Der Weg muss sein, dass wir uns auf einen generischen Property Server einigen. Eine Türe zB muss dann generisch entwickelt und durch Attribute beschrieben werden. Und wenn es das gibt, kann jeder Türproduzent weltweit nachschauen, wie sein Produkt dazu passt. Ich bin so optimistisch, dass dann die Bestellung von Bauteilen direkt vom Kunden über so eine Plattform passieren wird - unabhängig von den ausführenden Firmen! Da gewinnt man gleich sechs bis neun Monate und die ausführenden Firmen sind wirklich nur mehr Montagefirmen.
Wie lange dauert es bis zu diesem generischen Server?
Achammer: Ich bin nah dran, jetzt sind nur zwei Wahlen dazwischen gekommen. Aber alle Planer und Bauherrn sind sich einig, dass es diese generische Datenbank braucht. Es gibt zwar noch Träumer, die glauben, dass das ein kostenpflichtiges Geschäft werden muss, aber das ist ein Blödsinn. Das muss Open Source sein und das Potenzial ist riesig. Stellen Sie sich vor: sie stellen 200 generische Türen auf eine Open-Source-Einkaufsliste und weltweit können sich alle überlegen: habe ich am 21. Februar des folgenden Jahres 200 solche Türen oder nicht? Und wieviel kostet es, meinen Produktionsprozess so zu steuern, dass ich das in sechs Monaten liefern kann? Das hat riesige Auswirkungen auch auf die Preisbildung. Und das ist natürlich auch eine Revolution bei den ausführenden Firmen, denn die verlieren die Hälfte ihres Umsatzes. Das ist dann nicht mehr so, dass man an einem Punkt des Produktionsprozesses draufkommt, dass man noch 200 Türen braucht und dann der regionale Projektleiter bei der regionalen Firma anruft, ob sie die haben.

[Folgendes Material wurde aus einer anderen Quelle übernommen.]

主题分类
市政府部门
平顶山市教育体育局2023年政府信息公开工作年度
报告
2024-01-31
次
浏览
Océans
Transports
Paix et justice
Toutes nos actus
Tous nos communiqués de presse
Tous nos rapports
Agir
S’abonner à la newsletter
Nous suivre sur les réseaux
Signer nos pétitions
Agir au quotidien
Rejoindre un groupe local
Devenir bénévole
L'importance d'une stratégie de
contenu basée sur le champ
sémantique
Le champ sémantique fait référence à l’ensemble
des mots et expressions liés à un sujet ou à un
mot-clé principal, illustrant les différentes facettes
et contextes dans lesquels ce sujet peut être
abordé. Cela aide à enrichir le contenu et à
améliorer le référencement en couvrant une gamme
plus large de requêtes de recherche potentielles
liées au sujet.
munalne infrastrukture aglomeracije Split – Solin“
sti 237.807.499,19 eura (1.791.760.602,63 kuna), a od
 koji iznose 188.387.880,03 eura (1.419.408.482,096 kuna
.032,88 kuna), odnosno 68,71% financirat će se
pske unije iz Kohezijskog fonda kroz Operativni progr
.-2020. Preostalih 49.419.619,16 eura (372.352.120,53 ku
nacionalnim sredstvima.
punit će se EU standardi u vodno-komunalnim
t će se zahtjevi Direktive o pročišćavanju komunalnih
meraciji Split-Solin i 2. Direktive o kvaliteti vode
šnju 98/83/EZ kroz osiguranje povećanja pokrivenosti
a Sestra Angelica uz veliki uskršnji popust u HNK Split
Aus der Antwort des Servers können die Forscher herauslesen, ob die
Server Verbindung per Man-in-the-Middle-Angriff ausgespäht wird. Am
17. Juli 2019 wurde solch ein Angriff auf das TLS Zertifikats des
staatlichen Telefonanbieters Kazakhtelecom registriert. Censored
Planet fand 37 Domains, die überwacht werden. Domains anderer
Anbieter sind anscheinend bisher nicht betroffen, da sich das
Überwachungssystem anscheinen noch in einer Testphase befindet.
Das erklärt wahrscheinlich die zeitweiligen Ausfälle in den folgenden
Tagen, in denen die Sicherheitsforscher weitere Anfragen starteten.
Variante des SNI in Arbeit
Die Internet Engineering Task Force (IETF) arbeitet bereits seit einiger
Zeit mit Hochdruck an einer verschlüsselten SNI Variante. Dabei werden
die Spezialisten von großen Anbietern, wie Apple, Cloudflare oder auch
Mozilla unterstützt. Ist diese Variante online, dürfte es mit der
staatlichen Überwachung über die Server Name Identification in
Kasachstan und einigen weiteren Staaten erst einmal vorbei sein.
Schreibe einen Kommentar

Wie könnte sich da die Wertschöpfungsaufteilung verändern?
Achammer: In Zukunft wird die Baustelle zur Montagestelle werden. Viel mehr Dinge werden mit Losgröße 1 vorgefertigt werden. Und dann kommen sie in ganz andere Produktivitätsregionen. Unterschiedliche Studien gehen ja derzeit von einem Verschwendungspotenzial zwischen 30 und 50 Prozent aus.
Wie viel Prozent der Wertschöpfungskette können SIE bei ATP denn digital abbilden?

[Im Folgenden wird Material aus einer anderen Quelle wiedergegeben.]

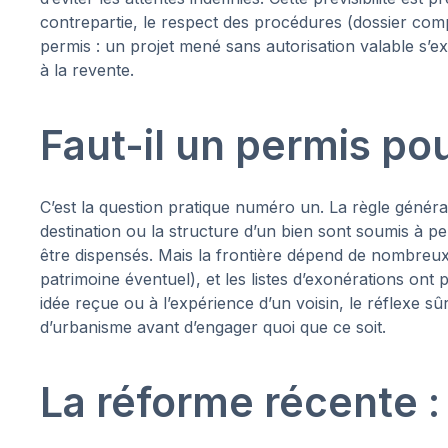
contrepartie, le respect des procédures (dossier compl
permis : un projet mené sans autorisation valable s’ex
à la revente.
Faut-il un permis po
C’est la question pratique numéro un. La règle générale
destination ou la structure d’un bien sont soumis à p
être dispensés. Mais la frontière dépend de nombreux
patrimoine éventuel), et les listes d’exonérations ont
idée reçue ou à l’expérience d’un voisin, le réflexe 
d’urbanisme avant d’engager quoi que ce soit.
La réforme récente :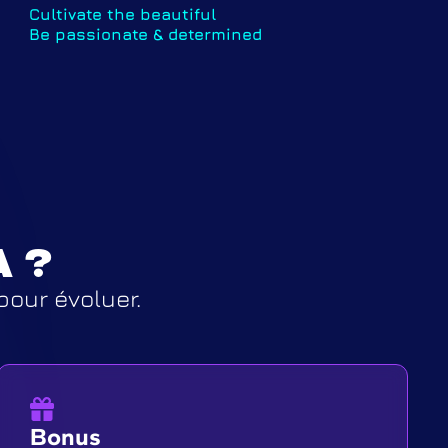
Cultivate the beautiful
Be passionate & determined
 ?
pour évoluer.
Bonus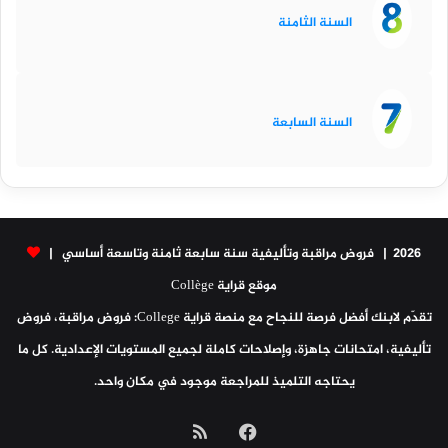
السنة الثامنة
السنة السابعة
2026 | فروض مراقبة وتأليفية سنة سابعة ثامنة وتاسعة أساسي |
موقع قراية Collège
تقدّم لابنك أفضل فرصة للنجاح مع منصة قراية College: فروض مراقبة، فروض
تأليفية، امتحانات جاهزة، وإصلاحات كاملة لجميع المستويات الإعدادية. كل ما
يحتاجه التلميذ للمراجعة موجود في مكان واحد.
فيسبوك
ملخص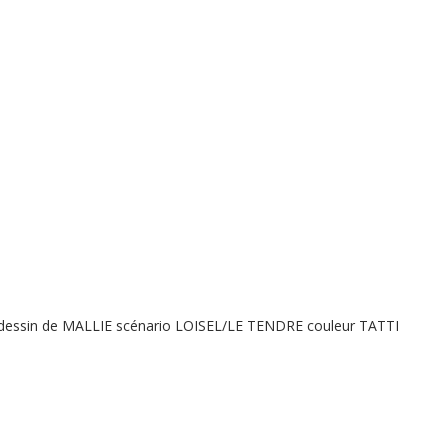
 dessin de MALLIE scénario LOISEL/LE TENDRE couleur TATTI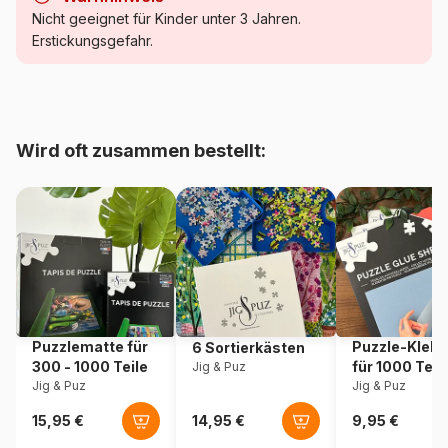
Kategorie
Puzzle - Vögel
Nicht geeignet für Kinder unter 3 Jahren.
Erstickungsgefahr.
Alter
Puzzle für Erwachsene (500
bis 48000 Teile)
Herkunft
USA
Wird oft zusammen bestellt:
Artikelnummer
Cobble-Hill-45047
EAN
625012450478
Teileanzahl
500 Teile
Maße
68 x 49 cm
Puzzlematte für
Puzzle-Klebe
6 Sortierkästen
300 - 1000 Teile
für 1000 Teil
Jig & Puz
Jig & Puz
Jig & Puz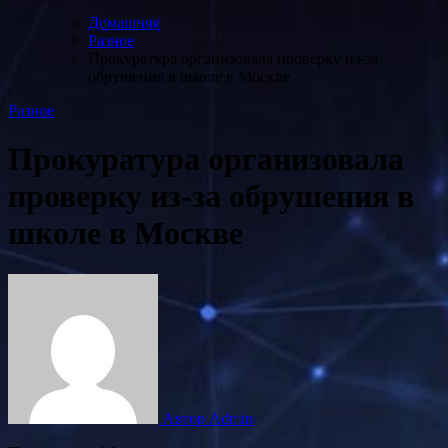
Домашняя
Разное
Прокуратура организовала проверку из-за
обрушения в школе в Москве
Разное
Прокуратура организовала
проверку из-за обрушения в
школе в Москве
Автор Admin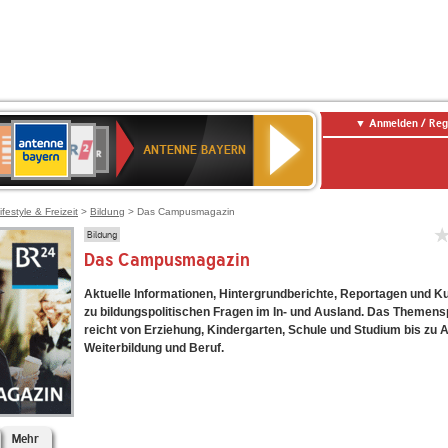
Anmelden / Reg
ANTENNE
eutschlandfunk
WDR
Deutschlandfunk
80er
SWR3
WDR
NDR
SWR
BAYERN
ANTENNE BAYERN
ltur
2
SIK
90er
4
2
Kultur
OLDIE
ANTENNE
ifestyle & Freizeit
>
Bildung
> Das Campusmagazin
Bildung
Das Campusmagazin
Aktuelle Informationen, Hintergrundberichte, Reportagen und K
zu bildungspolitischen Fragen im In- und Ausland. Das Themen
reicht von Erziehung, Kindergarten, Schule und Studium bis zu 
Weiterbildung und Beruf.
Mehr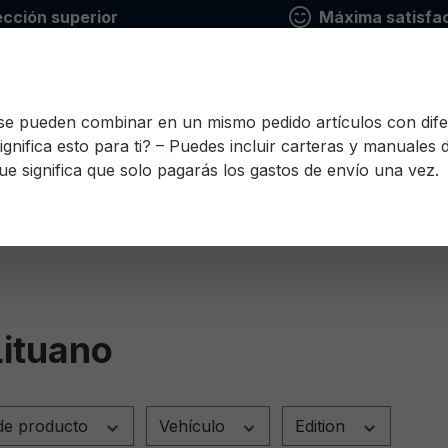
ección superior
Máxima satisfac
 se pueden combinar en un mismo pedido artículos con dife
ignifica esto para ti? – Puedes incluir carteras y manuales
ue significa que solo pagarás los gastos de envío una vez.
io
Finlandés
Francés
Griego
Italiano
Le
Esloveno
Español
Checo
Turco
Húnga
ituano
de producto
Vehículo
Edition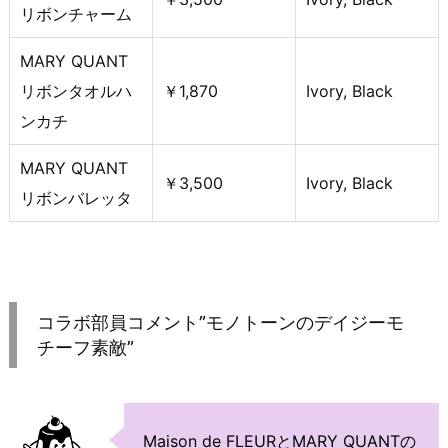
リボンチャーム
MARY QUANT
リボンタオルハ
￥1,870
Ivory, Black
ンカチ
MARY QUANT
￥3,500
Ivory, Black
リボンバレッタ
コラボ部員コメント”モノトーンのデイジーモ
チーフ素敵”
Maison de FLEURとMARY QUANTの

Achammer: Ich denke, 50 bis 60 Prozent, nicht mehr. Wir sind nicht fertig bei BIM to Procurement, wir sind noch nicht fertig bei BIM to Schedule. Gut dabei sind wir bei BIM to Facility Management. Was wir können ist, das gesamte Gebäudemodell einheitlich standardisiert zu errichten und fortzuschreiben - und 50 Prozent des TGA-Modells, da sind wir noch ein bisschen hinten. - Diese Leistungen, die ich da jetzt geschildert habe, haben übrigen 50- bis 60.000 Entwicklungsstunden in Anspruch genommen.

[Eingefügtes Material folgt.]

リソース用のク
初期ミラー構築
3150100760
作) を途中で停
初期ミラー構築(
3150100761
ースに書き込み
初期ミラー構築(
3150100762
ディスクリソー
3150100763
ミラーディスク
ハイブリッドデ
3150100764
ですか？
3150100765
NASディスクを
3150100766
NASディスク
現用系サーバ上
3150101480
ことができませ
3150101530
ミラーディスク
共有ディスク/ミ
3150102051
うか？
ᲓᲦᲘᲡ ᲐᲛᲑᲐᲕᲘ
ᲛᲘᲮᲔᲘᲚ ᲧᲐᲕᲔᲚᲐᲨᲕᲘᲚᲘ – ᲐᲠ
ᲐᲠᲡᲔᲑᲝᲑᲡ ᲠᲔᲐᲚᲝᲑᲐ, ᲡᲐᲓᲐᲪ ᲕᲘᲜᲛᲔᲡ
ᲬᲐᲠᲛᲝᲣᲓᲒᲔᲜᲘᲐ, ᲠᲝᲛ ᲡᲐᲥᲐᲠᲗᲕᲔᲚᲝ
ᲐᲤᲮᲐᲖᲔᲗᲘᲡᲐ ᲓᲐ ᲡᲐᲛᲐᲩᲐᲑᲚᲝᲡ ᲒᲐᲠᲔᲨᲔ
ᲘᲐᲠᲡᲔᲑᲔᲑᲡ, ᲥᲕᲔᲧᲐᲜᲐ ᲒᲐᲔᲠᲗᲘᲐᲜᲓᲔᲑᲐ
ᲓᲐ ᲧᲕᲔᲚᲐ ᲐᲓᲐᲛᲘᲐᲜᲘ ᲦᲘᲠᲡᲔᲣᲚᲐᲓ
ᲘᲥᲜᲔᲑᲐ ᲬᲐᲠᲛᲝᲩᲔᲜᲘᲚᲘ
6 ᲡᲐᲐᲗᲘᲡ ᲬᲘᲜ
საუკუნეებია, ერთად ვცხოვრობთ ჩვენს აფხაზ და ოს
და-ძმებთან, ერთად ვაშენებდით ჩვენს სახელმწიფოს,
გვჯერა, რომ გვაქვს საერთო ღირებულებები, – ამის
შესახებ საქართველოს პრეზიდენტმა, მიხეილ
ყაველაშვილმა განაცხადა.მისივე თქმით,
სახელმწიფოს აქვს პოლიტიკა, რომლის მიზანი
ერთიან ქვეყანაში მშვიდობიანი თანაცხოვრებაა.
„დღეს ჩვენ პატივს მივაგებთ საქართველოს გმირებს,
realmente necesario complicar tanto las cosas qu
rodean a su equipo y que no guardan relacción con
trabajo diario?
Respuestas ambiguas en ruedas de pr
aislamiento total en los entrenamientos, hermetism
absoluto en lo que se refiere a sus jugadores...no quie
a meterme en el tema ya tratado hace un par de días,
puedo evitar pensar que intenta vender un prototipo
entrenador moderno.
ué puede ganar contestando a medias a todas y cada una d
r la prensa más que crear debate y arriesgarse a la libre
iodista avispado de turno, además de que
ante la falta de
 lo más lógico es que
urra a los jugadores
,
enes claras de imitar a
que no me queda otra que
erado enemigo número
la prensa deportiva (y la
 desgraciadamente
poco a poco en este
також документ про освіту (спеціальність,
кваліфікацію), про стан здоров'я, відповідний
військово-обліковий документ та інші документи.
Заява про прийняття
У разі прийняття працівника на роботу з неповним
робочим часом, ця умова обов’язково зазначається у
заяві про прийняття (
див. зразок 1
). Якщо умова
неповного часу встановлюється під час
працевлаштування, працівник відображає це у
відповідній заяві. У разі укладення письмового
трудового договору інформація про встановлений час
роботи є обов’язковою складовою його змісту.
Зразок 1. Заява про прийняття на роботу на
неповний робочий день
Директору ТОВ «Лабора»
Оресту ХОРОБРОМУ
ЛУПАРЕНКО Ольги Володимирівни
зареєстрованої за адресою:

Die muss man aber auch erst haben und das braucht eine große Firma - dabei ist die Bauwirtschaft in Österreich und Deutschland sehr kleinteilig!
Achammer (lacht): Korrekt. Wir stellen unsere Erkenntnisse aber allen zur Verfügung.
Wir sind in einer Sharing Economy, wo wir das Wissen teilen müssen. Wenn man Wissen bei sich behält und es nicht teilt, wird es nie fruchtbar. Wir haben das investiert - und genau darum sind wir ganz vorne. Hätten wir das nicht gemacht, wären wir nie dorthin gekommen - und das wird den anderen genauso gehen.
Aber wenn ich an Apple denke, eine der erfolgreichsten Firmen der Welt, so haben die auch ein geschlossenes System, wenn auch ein sehr großes. Der legendäre Steve Jobs war dafür berühmt, immer als einziger das Gesamtbild zu kennen und die Abteilungen getrennt voneinander zu halten.
Achammer: Und ich sage Ihnen, wir beide werden noch sicher erleben, dass genau das deren Untergang ist!